■ To-do item ■
Convert the records, from their beginning through the line that contains "Cuma günü açıklanan", into a Markdown table with the columns Row and Line. Number each row, and omit any blank lines.

Records supplied below:

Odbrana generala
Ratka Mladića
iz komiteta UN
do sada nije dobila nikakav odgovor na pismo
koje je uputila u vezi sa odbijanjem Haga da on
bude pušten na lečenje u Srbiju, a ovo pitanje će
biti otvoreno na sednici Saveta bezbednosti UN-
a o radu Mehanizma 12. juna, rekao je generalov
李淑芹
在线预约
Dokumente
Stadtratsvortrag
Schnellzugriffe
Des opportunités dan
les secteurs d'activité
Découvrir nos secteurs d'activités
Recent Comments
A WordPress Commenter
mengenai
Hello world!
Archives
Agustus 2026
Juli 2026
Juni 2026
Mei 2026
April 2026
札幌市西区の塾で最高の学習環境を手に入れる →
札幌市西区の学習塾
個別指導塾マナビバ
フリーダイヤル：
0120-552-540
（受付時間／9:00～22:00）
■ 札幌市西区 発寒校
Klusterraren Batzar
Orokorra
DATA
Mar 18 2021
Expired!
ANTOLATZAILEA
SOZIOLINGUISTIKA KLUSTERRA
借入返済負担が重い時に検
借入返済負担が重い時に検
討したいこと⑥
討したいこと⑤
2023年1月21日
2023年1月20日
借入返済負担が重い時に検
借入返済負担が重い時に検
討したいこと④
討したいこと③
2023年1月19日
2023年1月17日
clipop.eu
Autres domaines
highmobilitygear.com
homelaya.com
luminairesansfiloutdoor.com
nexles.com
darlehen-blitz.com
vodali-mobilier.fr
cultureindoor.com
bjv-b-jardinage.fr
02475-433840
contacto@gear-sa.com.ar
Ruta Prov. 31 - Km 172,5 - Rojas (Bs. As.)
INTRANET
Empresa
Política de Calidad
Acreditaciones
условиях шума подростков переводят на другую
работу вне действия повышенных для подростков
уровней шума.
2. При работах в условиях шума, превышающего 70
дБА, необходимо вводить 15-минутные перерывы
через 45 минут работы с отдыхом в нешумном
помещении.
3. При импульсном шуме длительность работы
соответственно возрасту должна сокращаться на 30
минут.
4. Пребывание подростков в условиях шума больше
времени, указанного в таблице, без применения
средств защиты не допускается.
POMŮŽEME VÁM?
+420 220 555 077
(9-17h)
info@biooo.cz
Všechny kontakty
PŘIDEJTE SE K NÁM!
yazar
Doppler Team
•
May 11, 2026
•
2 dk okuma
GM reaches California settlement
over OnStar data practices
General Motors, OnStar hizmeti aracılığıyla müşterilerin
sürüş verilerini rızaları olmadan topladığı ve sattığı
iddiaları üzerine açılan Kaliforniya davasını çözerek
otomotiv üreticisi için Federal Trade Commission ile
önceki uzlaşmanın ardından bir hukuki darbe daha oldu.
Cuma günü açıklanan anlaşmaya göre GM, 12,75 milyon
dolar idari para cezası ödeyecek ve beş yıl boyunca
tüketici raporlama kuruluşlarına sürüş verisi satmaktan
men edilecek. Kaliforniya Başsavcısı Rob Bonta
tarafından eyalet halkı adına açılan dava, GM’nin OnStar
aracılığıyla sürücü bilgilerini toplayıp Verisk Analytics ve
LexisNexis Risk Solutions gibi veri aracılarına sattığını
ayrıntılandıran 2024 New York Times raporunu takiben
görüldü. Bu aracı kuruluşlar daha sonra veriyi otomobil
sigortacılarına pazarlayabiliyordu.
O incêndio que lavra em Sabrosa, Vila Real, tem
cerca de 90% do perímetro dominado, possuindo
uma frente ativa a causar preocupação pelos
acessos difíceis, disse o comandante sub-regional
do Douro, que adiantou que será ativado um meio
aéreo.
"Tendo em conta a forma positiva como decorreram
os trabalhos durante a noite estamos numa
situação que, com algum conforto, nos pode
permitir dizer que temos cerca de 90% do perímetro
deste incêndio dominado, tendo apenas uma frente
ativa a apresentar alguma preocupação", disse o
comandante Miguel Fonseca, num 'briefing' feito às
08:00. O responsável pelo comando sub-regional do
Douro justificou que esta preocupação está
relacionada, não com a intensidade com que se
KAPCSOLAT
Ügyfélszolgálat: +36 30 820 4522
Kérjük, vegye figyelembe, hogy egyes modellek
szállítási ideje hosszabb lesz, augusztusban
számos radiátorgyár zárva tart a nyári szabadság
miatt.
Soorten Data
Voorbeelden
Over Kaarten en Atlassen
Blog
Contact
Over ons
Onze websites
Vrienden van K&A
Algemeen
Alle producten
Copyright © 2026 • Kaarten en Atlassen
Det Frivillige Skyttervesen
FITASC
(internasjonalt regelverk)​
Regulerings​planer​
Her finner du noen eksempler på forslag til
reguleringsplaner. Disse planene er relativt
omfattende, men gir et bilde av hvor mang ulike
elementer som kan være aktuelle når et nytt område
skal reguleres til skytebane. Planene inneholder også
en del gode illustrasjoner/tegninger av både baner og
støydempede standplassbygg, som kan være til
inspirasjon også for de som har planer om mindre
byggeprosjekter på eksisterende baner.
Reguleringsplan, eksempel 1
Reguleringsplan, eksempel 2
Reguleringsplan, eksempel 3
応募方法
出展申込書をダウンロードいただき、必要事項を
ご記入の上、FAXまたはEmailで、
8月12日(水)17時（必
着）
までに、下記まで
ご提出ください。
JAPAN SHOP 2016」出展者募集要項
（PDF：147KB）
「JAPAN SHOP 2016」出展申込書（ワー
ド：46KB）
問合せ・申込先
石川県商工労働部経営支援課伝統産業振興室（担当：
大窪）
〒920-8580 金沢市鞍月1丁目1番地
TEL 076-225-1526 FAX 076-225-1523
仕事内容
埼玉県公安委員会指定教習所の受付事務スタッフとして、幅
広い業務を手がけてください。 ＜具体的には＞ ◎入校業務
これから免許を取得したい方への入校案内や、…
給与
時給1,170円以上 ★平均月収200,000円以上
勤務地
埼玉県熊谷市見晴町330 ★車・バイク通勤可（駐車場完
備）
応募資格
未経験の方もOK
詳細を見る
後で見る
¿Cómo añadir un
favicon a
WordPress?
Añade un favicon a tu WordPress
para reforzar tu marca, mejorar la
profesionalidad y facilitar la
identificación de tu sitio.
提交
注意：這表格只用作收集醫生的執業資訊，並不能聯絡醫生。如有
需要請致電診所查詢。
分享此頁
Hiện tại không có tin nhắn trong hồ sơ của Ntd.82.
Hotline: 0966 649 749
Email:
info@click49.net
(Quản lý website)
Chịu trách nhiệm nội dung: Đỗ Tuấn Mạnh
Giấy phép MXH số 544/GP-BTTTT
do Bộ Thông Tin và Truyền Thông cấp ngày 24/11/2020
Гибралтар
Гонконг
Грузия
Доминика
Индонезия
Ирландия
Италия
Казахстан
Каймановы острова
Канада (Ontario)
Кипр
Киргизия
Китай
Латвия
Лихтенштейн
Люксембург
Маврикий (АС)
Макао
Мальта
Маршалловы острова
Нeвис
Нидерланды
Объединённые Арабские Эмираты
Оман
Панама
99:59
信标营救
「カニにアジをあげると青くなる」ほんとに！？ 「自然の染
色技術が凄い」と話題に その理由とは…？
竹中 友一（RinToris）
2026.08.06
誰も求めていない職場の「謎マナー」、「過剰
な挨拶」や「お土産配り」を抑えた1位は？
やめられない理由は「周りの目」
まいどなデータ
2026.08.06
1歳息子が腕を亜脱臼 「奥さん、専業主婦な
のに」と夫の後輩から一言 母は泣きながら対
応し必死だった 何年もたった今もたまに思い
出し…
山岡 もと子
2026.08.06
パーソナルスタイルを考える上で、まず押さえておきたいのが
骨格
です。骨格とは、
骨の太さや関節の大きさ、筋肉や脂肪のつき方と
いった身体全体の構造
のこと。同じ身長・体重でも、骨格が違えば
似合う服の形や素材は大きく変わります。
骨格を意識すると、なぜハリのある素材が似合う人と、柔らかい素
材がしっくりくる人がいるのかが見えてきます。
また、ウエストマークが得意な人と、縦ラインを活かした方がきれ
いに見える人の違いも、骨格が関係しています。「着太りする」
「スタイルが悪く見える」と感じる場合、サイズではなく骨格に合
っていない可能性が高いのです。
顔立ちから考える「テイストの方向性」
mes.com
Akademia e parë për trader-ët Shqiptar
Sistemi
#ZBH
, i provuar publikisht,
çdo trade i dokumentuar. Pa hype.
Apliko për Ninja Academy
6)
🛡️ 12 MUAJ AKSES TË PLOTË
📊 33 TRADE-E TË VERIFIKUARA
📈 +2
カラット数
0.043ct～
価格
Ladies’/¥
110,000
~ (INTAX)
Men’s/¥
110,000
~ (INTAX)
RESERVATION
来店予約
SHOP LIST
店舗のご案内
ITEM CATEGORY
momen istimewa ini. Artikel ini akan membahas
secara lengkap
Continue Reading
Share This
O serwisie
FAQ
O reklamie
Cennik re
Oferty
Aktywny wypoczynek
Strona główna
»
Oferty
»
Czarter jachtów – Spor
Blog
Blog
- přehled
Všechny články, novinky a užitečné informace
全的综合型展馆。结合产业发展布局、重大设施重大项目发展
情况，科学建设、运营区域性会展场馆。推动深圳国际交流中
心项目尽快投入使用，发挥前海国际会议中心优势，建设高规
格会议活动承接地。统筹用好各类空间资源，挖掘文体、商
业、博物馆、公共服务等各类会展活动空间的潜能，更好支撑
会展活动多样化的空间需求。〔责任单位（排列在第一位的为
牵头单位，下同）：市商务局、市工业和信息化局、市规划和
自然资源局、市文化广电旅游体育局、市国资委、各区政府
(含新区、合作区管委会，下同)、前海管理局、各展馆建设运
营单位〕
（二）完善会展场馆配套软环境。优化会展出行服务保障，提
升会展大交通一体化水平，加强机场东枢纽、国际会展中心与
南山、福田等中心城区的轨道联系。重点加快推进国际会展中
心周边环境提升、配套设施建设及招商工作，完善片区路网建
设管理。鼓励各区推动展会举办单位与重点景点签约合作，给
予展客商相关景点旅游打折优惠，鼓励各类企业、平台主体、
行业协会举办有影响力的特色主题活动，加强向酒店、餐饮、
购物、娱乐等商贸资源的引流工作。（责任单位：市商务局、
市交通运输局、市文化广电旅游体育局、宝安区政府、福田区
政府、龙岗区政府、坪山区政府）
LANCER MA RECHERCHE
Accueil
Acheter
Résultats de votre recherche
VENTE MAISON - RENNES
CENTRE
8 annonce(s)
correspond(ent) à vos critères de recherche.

End of Records supplied.

■ Written answer ■
| Row | Line |
|---|---|
| 1 | Odbrana generala |
| 2 | Ratka Mladića |
| 3 | iz komiteta UN |
| 4 | do sada nije dobila nikakav odgovor na pismo |
| 5 | koje je uputila u vezi sa odbijanjem Haga da on |
| 6 | bude pušten na lečenje u Srbiju, a ovo pitanje će |
| 7 | biti otvoreno na sednici Saveta bezbednosti UN- |
| 8 | a o radu Mehanizma 12. juna, rekao je generalov |
| 9 | 李淑芹 |
| 10 | 在线预约 |
| 11 | Dokumente |
| 12 | Stadtratsvortrag |
| 13 | Schnellzugriffe |
| 14 | Des opportunités dan |
| 15 | les secteurs d'activité |
| 16 | Découvrir nos secteurs d'activités |
| 17 | Recent Comments |
| 18 | A WordPress Commenter |
| 19 | mengenai |
| 20 | Hello world! |
| 21 | Archives |
| 22 | Agustus 2026 |
| 23 | Juli 2026 |
| 24 | Juni 2026 |
| 25 | Mei 2026 |
| 26 | April 2026 |
| 27 | 札幌市西区の塾で最高の学習環境を手に入れる → |
| 28 | 札幌市西区の学習塾 |
| 29 | 個別指導塾マナビバ |
| 30 | フリーダイヤル： |
| 31 | 0120-552-540 |
| 32 | （受付時間／9:00～22:00） |
| 33 | ■ 札幌市西区 発寒校 |
| 34 | Klusterraren Batzar |
| 35 | Orokorra |
| 36 | DATA |
| 37 | Mar 18 2021 |
| 38 | Expired! |
| 39 | ANTOLATZAILEA |
| 40 | SOZIOLINGUISTIKA KLUSTERRA |
| 41 | 借入返済負担が重い時に検 |
| 42 | 借入返済負担が重い時に検 |
| 43 | 討したいこと⑥ |
| 44 | 討したいこと⑤ |
| 45 | 2023年1月21日 |
| 46 | 2023年1月20日 |
| 47 | 借入返済負担が重い時に検 |
| 48 | 借入返済負担が重い時に検 |
| 49 | 討したいこと④ |
| 50 | 討したいこと③ |
| 51 | 2023年1月19日 |
| 52 | 2023年1月17日 |
| 53 | clipop.eu |
| 54 | Autres domaines |
| 55 | highmobilitygear.com |
| 56 | homelaya.com |
| 57 | luminairesansfiloutdoor.com |
| 58 | nexles.com |
| 59 | darlehen-blitz.com |
| 60 | vodali-mobilier.fr |
| 61 | cultureindoor.com |
| 62 | bjv-b-jardinage.fr |
| 63 | 02475-433840 |
| 64 | contacto@gear-sa.com.ar |
| 65 | Ruta Prov. 31 - Km 172,5 - Rojas (Bs. As.) |
| 66 | INTRANET |
| 67 | Empresa |
| 68 | Política de Calidad |
| 69 | Acreditaciones |
| 70 | условиях шума подростков переводят на другую |
| 71 | работу вне действия повышенных для подростков |
| 72 | уровней шума. |
| 73 | 2. При работах в условиях шума, превышающего 70 |
| 74 | дБА, необходимо вводить 15-минутные перерывы |
| 75 | через 45 минут работы с отдыхом в нешумном |
| 76 | помещении. |
| 77 | 3. При импульсном шуме длительность работы |
| 78 | соответственно возрасту должна сокращаться на 30 |
| 79 | минут. |
| 80 | 4. Пребывание подростков в условиях шума больше |
| 81 | времени, указанного в таблице, без применения |
| 82 | средств защиты не допускается. |
| 83 | POMŮŽEME VÁM? |
| 84 | +420 220 555 077 |
| 85 | (9-17h) |
| 86 | info@biooo.cz |
| 87 | Všechny kontakty |
| 88 | PŘIDEJTE SE K NÁM! |
| 89 | yazar |
| 90 | Doppler Team |
| 91 | • |
| 92 | May 11, 2026 |
| 93 | • |
| 94 | 2 dk okuma |
| 95 | GM reaches California settlement |
| 96 | over OnStar data practices |
| 97 | General Motors, OnStar hizmeti aracılığıyla müşterilerin |
| 98 | sürüş verilerini rızaları olmadan topladığı ve sattığı |
| 99 | iddiaları üzerine açılan Kaliforniya davasını çözerek |
| 100 | otomotiv üreticisi için Federal Trade Commission ile |
| 101 | önceki uzlaşmanın ardından bir hukuki darbe daha oldu. |
| 102 | Cuma günü açıklanan anlaşmaya göre GM, 12,75 milyon |